### Source extract
NHR Secure – Hide Admin, Limit Login, 2FA & Vulnerability Checker

Keep your WordPress site safe with minimal effort. NHR Secure helps you:

• Hide or protect your admin area from unauthorized access.
• Limit login attempts to prevent brute-force attacks.
• Hide debug logs to prevent sensitive information disclosure.
• Add 2FA to your WordPress site.
• Scan core files, plugins, and themes for known vulnerabilities.

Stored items

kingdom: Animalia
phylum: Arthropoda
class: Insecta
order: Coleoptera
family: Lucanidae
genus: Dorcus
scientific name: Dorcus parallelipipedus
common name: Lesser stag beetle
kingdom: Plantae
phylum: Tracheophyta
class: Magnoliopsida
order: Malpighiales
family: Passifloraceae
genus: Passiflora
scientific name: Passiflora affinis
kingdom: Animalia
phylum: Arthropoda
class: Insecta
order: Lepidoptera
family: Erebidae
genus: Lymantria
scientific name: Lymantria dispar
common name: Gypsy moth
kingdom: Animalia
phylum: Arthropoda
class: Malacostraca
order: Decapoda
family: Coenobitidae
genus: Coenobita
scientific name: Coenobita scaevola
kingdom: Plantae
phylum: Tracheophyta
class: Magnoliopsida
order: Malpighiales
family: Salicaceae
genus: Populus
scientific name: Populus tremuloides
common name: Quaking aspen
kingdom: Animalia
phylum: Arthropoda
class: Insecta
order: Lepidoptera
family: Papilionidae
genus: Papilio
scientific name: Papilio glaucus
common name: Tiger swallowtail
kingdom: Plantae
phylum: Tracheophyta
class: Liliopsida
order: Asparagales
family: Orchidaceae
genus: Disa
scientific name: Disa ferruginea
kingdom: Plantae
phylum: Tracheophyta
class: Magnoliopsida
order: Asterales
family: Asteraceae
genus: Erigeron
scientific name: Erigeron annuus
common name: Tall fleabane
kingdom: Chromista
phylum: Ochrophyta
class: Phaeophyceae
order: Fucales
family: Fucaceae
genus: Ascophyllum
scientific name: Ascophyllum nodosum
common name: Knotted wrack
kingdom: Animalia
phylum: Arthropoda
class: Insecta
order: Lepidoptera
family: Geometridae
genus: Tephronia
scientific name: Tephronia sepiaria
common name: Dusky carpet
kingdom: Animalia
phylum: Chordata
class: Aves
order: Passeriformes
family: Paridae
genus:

### Goal of the exercise
Reproduce word for word the passage of the NHR Secure description between "Keep your WordPress" and "prevent brute-force attacks.", inclusive.

### Solution below
Keep your WordPress site safe with minimal effort. NHR Secure helps you:

• Hide or protect your admin area from unauthorized access.
• Limit login attempts to prevent brute-force attacks.